Collection entries:

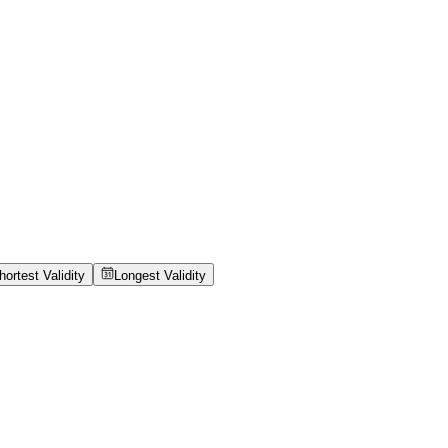
hortest Validity
Longest Validity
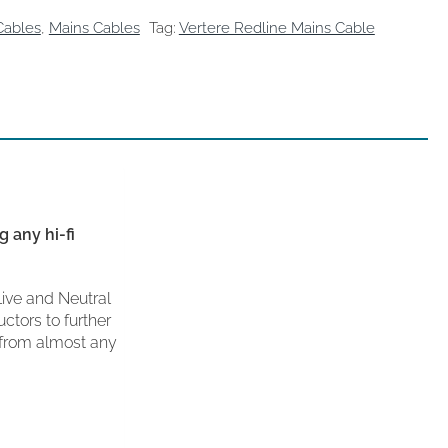
Cables
,
Mains Cables
Tag:
Vertere Redline Mains Cable
 any hi-fi
Live and Neutral
ctors to further
 from almost any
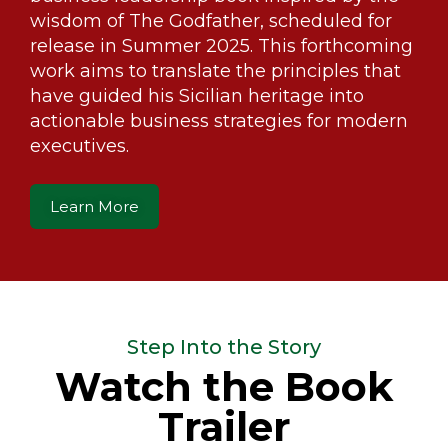
wisdom of The Godfather, scheduled for
release in Summer 2025. This forthcoming
work aims to translate the principles that
have guided his Sicilian heritage into
actionable business strategies for modern
executives.
Learn More
Step Into the Story
Watch the Book
Trailer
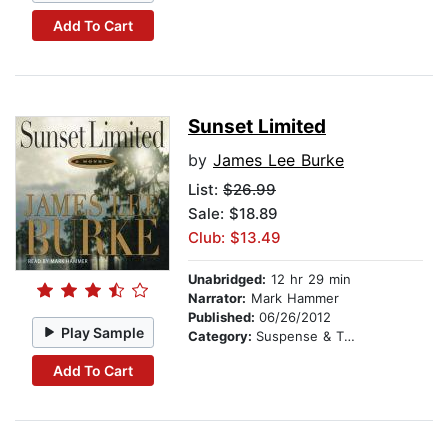
Add To Cart
Sunset Limited
by
James Lee Burke
List:
$26.99
Sale: $18.89
Club: $13.49
Unabridged:
12 hr 29 min
Narrator:
Mark Hammer
Published:
06/26/2012
Play Sample
Category:
Suspense & Thriller
Add To Cart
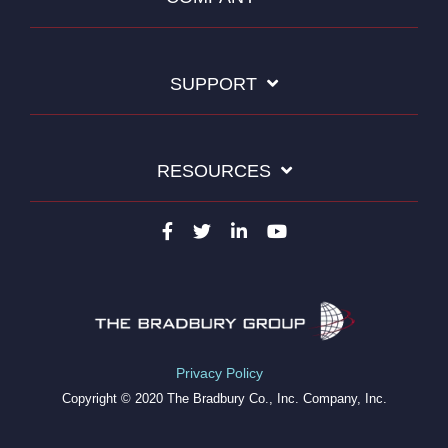
SUPPORT
RESOURCES
Privacy Policy
Copyright © 2020 The Bradbury Co., Inc. Company, Inc.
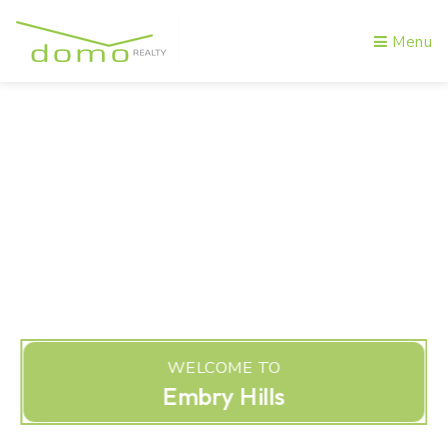
Menu
WELCOME TO
Embry Hills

# [REQUIRED ACTION]
For every line in the data above that has the string "Validity", return that line.

# [TASK ANSWER]
hortest Validity
Longest Validity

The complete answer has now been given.